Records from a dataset
———

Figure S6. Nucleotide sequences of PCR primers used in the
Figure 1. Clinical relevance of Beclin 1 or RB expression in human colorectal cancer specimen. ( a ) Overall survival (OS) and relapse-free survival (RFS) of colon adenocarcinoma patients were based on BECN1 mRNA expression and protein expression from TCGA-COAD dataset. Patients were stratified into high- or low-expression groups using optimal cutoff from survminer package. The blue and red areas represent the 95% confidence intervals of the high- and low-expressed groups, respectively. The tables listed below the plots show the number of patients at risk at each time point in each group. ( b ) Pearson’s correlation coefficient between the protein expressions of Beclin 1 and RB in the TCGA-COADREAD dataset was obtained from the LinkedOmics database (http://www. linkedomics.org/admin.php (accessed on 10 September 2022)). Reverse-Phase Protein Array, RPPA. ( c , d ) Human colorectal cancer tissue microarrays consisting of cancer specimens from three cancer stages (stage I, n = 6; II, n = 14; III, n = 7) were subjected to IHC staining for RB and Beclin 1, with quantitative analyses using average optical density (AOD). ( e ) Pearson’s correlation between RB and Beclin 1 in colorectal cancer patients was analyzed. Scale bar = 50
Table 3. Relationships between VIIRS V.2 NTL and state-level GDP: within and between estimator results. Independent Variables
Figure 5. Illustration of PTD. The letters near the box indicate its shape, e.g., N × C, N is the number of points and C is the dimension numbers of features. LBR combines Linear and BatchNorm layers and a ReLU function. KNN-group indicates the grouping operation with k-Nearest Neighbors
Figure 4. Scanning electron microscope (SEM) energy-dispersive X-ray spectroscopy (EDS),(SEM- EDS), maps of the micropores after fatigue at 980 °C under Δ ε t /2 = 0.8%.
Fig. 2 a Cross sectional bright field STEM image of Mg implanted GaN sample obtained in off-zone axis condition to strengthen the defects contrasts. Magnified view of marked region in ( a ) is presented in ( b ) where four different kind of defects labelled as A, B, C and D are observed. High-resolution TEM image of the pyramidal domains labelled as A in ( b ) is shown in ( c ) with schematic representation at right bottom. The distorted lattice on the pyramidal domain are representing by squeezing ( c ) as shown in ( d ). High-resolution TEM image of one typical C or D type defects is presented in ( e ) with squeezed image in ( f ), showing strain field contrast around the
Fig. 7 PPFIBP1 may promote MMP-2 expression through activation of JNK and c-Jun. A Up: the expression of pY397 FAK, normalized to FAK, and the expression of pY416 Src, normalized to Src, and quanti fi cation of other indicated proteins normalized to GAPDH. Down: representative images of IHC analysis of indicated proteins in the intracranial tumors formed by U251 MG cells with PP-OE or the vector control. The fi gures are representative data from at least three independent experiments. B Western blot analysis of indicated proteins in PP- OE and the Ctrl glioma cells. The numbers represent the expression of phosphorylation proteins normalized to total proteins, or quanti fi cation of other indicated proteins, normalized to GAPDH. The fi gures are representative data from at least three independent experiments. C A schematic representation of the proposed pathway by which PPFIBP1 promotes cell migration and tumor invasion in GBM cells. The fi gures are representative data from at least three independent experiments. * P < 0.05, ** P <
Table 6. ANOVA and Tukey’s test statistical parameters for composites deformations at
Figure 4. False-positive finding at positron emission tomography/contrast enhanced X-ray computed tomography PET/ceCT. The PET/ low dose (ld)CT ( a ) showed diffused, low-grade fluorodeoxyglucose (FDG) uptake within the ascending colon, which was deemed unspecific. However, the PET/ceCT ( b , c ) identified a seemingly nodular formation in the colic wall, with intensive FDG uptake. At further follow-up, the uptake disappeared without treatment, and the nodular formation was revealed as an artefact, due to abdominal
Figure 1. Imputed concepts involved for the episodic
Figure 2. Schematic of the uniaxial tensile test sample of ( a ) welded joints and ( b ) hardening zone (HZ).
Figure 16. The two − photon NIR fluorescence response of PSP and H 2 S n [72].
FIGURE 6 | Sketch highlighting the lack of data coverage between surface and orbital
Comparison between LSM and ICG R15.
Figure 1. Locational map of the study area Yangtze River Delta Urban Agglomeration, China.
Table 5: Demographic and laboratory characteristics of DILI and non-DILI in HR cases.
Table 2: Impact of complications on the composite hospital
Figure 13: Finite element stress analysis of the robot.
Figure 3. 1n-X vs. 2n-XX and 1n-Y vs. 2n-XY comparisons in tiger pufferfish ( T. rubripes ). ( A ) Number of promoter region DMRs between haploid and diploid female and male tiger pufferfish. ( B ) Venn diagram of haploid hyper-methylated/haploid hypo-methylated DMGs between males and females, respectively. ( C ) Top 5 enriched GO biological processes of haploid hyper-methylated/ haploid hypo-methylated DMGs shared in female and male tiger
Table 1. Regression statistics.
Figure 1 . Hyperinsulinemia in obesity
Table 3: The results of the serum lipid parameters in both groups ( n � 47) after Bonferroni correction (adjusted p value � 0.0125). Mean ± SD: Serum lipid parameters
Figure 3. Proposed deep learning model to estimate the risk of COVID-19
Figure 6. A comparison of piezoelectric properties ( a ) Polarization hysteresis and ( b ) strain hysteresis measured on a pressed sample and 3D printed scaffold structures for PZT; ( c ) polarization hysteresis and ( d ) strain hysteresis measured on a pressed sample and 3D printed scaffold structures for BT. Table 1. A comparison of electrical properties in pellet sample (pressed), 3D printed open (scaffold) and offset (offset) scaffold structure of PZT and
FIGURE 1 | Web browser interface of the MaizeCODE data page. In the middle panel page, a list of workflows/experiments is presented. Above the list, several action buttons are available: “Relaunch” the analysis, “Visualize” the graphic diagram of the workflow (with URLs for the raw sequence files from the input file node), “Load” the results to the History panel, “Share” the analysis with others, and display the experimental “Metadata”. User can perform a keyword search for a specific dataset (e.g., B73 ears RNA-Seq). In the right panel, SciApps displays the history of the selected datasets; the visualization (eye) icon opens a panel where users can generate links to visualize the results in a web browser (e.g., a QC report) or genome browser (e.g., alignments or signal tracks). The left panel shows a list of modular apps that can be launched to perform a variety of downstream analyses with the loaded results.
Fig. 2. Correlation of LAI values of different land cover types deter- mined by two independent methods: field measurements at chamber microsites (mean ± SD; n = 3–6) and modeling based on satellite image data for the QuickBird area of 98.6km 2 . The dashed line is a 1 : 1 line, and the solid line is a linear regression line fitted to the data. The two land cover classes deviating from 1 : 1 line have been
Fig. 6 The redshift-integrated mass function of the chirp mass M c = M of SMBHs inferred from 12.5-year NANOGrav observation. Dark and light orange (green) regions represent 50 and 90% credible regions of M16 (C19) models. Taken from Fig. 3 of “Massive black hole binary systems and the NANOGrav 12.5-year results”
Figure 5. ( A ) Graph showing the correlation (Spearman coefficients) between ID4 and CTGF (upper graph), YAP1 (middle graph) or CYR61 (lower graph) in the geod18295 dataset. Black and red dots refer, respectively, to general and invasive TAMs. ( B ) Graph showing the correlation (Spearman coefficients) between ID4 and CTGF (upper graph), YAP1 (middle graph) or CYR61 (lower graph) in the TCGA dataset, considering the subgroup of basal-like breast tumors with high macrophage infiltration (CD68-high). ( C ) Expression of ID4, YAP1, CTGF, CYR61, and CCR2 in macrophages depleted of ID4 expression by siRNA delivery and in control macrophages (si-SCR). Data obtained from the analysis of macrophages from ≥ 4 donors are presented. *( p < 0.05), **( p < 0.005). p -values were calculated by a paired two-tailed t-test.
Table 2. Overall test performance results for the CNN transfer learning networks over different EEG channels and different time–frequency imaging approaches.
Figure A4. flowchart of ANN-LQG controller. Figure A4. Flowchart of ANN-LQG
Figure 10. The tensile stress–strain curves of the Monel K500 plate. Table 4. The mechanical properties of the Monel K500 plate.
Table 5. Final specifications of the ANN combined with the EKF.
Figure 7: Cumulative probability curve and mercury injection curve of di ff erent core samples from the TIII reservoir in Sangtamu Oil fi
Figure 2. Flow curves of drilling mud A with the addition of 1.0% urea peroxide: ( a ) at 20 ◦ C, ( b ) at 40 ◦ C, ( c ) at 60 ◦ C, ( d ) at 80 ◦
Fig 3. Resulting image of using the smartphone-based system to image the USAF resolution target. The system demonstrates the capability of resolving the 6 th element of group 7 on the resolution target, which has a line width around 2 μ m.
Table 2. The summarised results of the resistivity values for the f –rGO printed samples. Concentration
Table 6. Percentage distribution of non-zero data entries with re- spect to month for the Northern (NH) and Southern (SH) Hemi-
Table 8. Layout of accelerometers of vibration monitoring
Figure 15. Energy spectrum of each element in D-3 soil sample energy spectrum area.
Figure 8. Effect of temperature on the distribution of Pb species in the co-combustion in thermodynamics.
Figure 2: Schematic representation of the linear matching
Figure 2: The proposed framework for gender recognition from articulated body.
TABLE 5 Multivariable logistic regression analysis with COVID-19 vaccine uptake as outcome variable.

———

◆ DIRECTIONS ◆
Wherever the string "stress" occurs in the entries, copy that whole line.

◆ PROBLEM SOLUTION ◆
Figure 13: Finite element stress analysis of the robot.
Figure 10. The tensile stress–strain curves of the Monel K500 plate. Table 4. The mechanical properties of the Monel K500 plate.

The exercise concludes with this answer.